異業種や他の業界関係者など、これまでとは違った来場者も増え、ニーズの変化・多様化が顕著になっているという合同展示会:MONTAGE(モンタージュ)。

主催者インタビューの中で語られた「自分たちにとっては当たり前のものが、異業種の人にとっては『知らなかった』『こんなものがあるんだ』と驚かれることも多く、その逆もある。そういった反応や発見も新鮮だ」という言葉を聞き、私たちも実際に会場内を歩き回って見る中で、異なる業界が交差することで、双方にとって新たな驚きや発見が生まれる場になっているのだと強く感じた。

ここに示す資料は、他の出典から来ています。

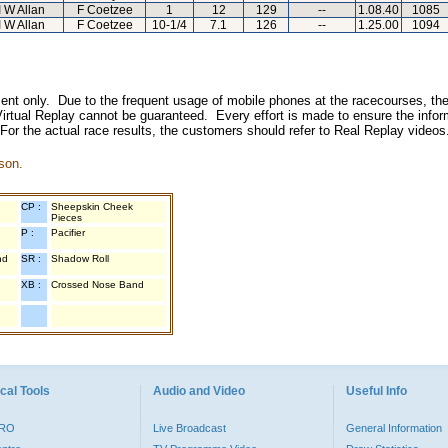
I W Allan
F Coetzee
1
12
129
--
1.08.40
1085
I W Allan
F Coetzee
10-1/4
7.1
126
--
1.25.00
1094
inment only. Due to the frequent usage of mobile phones at the racecourses, the
irtual Replay cannot be guaranteed. Every effort is made to ensure the inform
 For the actual race results, the customers should refer to Real Replay videos
son.
CP :
Sheepskin Cheek
Pieces
P :
Pacifier
nd
SR :
Shadow Roll
XB :
Crossed Nose Band
cal Tools
Audio and Video
Useful Info
PRO
Live Broadcast
General Information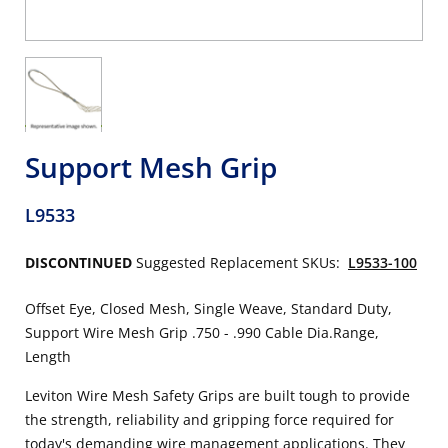
Support Mesh Grip
L9533
DISCONTINUED
Suggested Replacement SKUs:
L9533-100
Offset Eye, Closed Mesh, Single Weave, Standard Duty,
Support Wire Mesh Grip .750 - .990 Cable Dia.Range,
Length
Leviton Wire Mesh Safety Grips are built tough to provide
the strength, reliability and gripping force required for
today's demanding wire management applications. They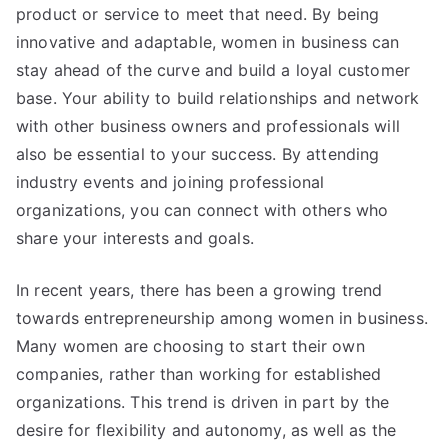
product or service to meet that need. By being
innovative and adaptable, women in business can
stay ahead of the curve and build a loyal customer
base. Your ability to build relationships and network
with other business owners and professionals will
also be essential to your success. By attending
industry events and joining professional
organizations, you can connect with others who
share your interests and goals.
In recent years, there has been a growing trend
towards entrepreneurship among women in business.
Many women are choosing to start their own
companies, rather than working for established
organizations. This trend is driven in part by the
desire for flexibility and autonomy, as well as the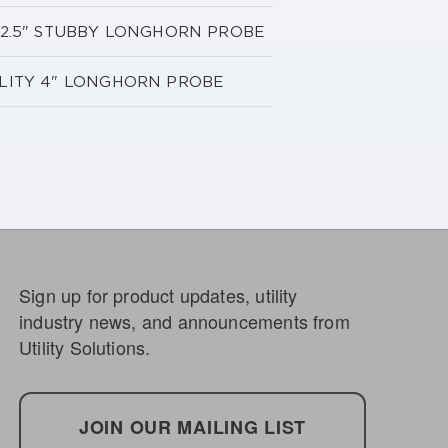
TY 2.5" STUBBY LONGHORN PROBE
BILITY 4" LONGHORN PROBE
Sign up for product updates, utility
industry news, and announcements from
Utility Solutions.
JOIN OUR MAILING LIST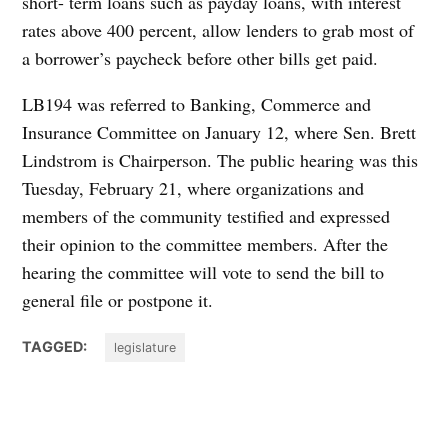
short- term loans such as payday loans, with interest
rates above 400 percent, allow lenders to grab most of
a borrower’s paycheck before other bills get paid.
LB194 was referred to Banking, Commerce and
Insurance Committee on January 12, where Sen. Brett
Lindstrom is Chairperson. The public hearing was this
Tuesday, February 21, where organizations and
members of the community testified and expressed
their opinion to the committee members. After the
hearing the committee will vote to send the bill to
general file or postpone it.
TAGGED:
legislature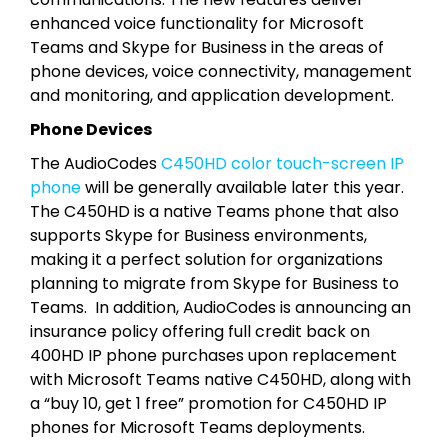
enhanced voice functionality for Microsoft
Teams and Skype for Business in the areas of
phone devices, voice connectivity, management
and monitoring, and application development.
Phone Devices
The AudioCodes
C450HD color touch-screen IP
phone
will be generally available later this year.
The C450HD is a native Teams phone that also
supports Skype for Business environments,
making it a perfect solution for organizations
planning to migrate from Skype for Business to
Teams. In addition, AudioCodes is announcing an
insurance policy offering full credit back on
400HD IP phone purchases upon replacement
with Microsoft Teams native C450HD, along with
a “buy 10, get 1 free” promotion for C450HD IP
phones for Microsoft Teams deployments.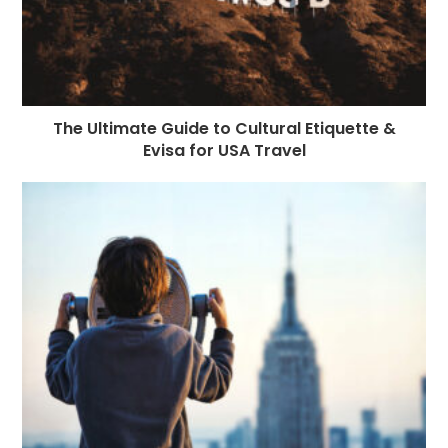
The Ultimate Guide to Cultural Etiquette &
Evisa for USA Travel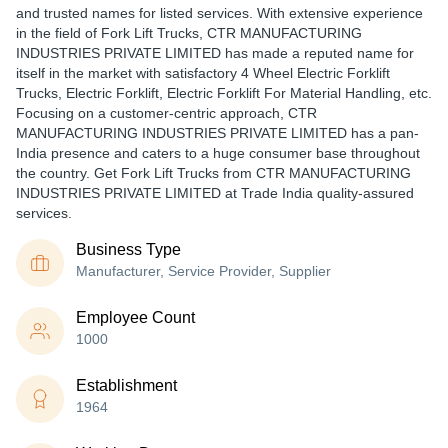
and trusted names for listed services. With extensive experience
in the field of Fork Lift Trucks, CTR MANUFACTURING
INDUSTRIES PRIVATE LIMITED has made a reputed name for
itself in the market with satisfactory 4 Wheel Electric Forklift
Trucks, Electric Forklift, Electric Forklift For Material Handling, etc.
Focusing on a customer-centric approach, CTR
MANUFACTURING INDUSTRIES PRIVATE LIMITED has a pan-
India presence and caters to a huge consumer base throughout
the country. Get Fork Lift Trucks from CTR MANUFACTURING
INDUSTRIES PRIVATE LIMITED at Trade India quality-assured
services.
Business Type
Manufacturer, Service Provider, Supplier
Employee Count
1000
Establishment
1964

それぞれのブースを見渡していても、出展社と来場者の間に新たな出会いやアイデアが生まれ、ビジネスチャンスの萌芽を目の当たりにする瞬間が多々あった。出展されている様々なアイテムの実際の利用シーンや店舗での展開のイメージに直結しやすいのは、全体演出に力を入れているMONTAGEならではといえるだろう。

次回は2020年10月に24回目の開催を控えている。増床による出展社数の増加で、出展社・来場者ともに新たな業界からの参加も期待される合同展示会:MONTAGE(モンタージュ)の今後に、MMDとしても引き続き注目していきたい。